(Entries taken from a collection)
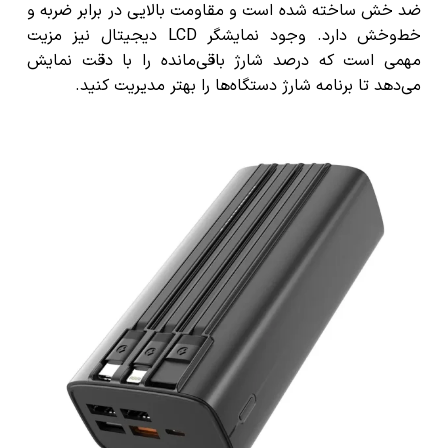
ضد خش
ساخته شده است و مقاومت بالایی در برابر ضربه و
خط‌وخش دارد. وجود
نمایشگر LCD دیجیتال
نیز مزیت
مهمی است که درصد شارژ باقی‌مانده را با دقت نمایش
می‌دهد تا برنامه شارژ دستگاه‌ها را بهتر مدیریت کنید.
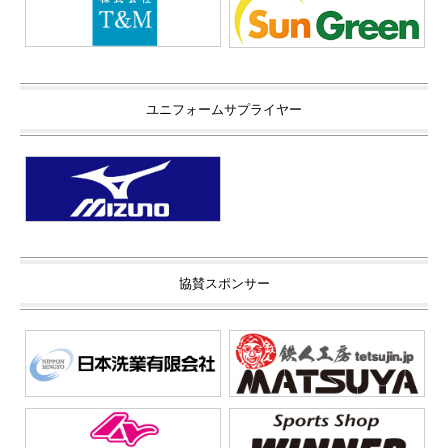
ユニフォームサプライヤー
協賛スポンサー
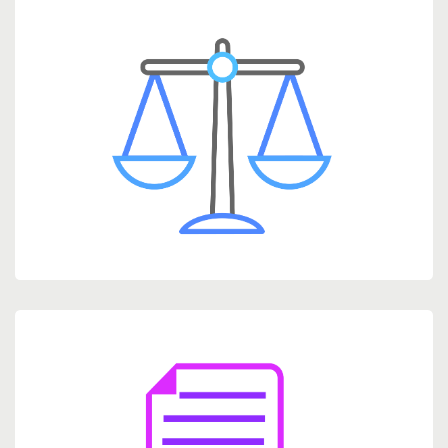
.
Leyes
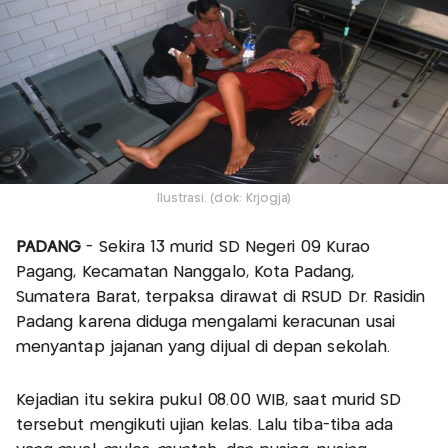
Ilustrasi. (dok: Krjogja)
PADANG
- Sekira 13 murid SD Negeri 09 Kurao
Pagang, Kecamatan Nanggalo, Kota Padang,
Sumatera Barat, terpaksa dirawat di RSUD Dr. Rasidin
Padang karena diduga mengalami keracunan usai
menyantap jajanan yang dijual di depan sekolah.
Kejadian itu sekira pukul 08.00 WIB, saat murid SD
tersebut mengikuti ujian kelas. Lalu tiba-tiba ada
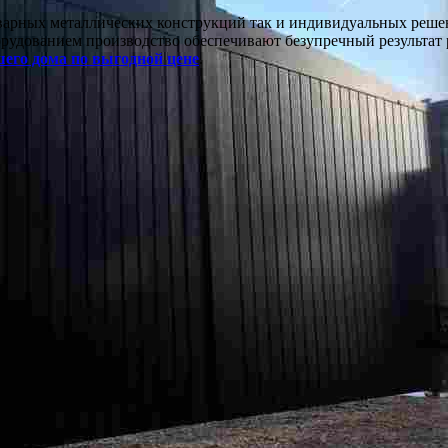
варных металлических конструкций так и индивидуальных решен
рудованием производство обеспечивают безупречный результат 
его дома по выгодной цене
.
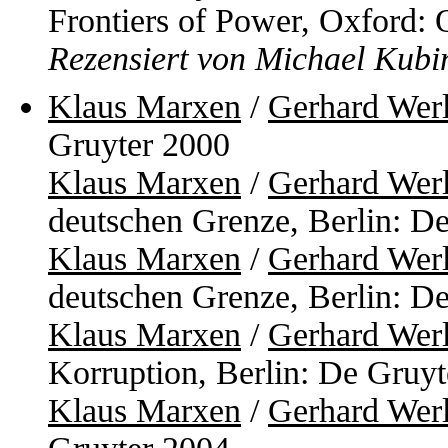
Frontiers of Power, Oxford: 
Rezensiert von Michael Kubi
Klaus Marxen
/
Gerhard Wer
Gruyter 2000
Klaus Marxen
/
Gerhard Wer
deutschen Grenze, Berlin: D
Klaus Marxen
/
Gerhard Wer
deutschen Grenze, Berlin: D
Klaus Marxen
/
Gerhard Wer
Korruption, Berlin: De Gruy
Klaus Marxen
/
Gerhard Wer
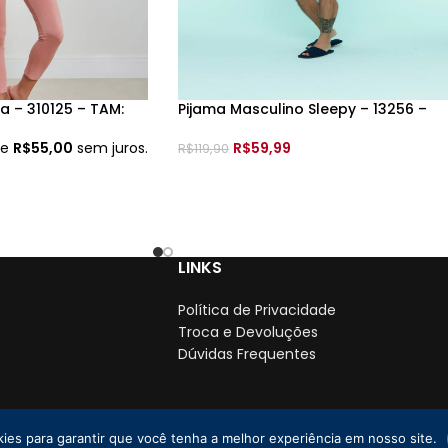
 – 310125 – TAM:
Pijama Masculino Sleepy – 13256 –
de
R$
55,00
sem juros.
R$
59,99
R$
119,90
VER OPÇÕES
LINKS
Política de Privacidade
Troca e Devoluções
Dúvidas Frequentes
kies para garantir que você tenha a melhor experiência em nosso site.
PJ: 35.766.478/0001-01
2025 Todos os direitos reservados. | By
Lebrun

• Task item:
Copy the records above precisely, and leave every image out of the copy.

• Problem solution:
ضد خش
ساخته شده است و مقاومت بالایی در برابر ضربه و
خط‌وخش دارد. وجود
نمایشگر LCD دیجیتال
نیز مزیت
مهمی است که درصد شارژ باقی‌مانده را با دقت نمایش
می‌دهد تا برنامه شارژ دستگاه‌ها را بهتر مدیریت کنید.
ユニフォームサプライヤー
協賛スポンサー
.
Leyes
Ilustrasi. (dok: Krjogja)
PADANG
- Sekira 13 murid SD Negeri 09 Kurao
Pagang, Kecamatan Nanggalo, Kota Padang,
Sumatera Barat, terpaksa dirawat di RSUD Dr. Rasidin
Padang karena diduga mengalami keracunan usai
menyantap jajanan yang dijual di depan sekolah.
Kejadian itu sekira pukul 08.00 WIB, saat murid SD
tersebut mengikuti ujian kelas. Lalu tiba-tiba ada
варных металлических конструкций так и индивидуальных решен
рудованием производство обеспечивают безупречный результат 
его дома по выгодной цене
.
Frontiers of Power, Oxford: 
Rezensiert von Michael Kubi
Klaus Marxen
/
Gerhard Wer
Gruyter 2000
Klaus Marxen
/
Gerhard Wer
deutschen Grenze, Berlin: D
Klaus Marxen
/
Gerhard Wer
deutschen Grenze, Berlin: D
Klaus Marxen
/
Gerhard Wer
Korruption, Berlin: De Gruy
Klaus Marxen
/
Gerhard Wer
 – 310125 – TAM:
Pijama Masculino Sleepy – 13256 –
de
R$
55,00
sem juros.
R$
59,99
R$
119,90
VER OPÇÕES
LINKS
Política de Privacidade
Troca e Devoluções
Dúvidas Frequentes
kies para garantir que você tenha a melhor experiência em nosso site.
PJ: 35.766.478/0001-01
2025 Todos os direitos reservados. | By
Lebrun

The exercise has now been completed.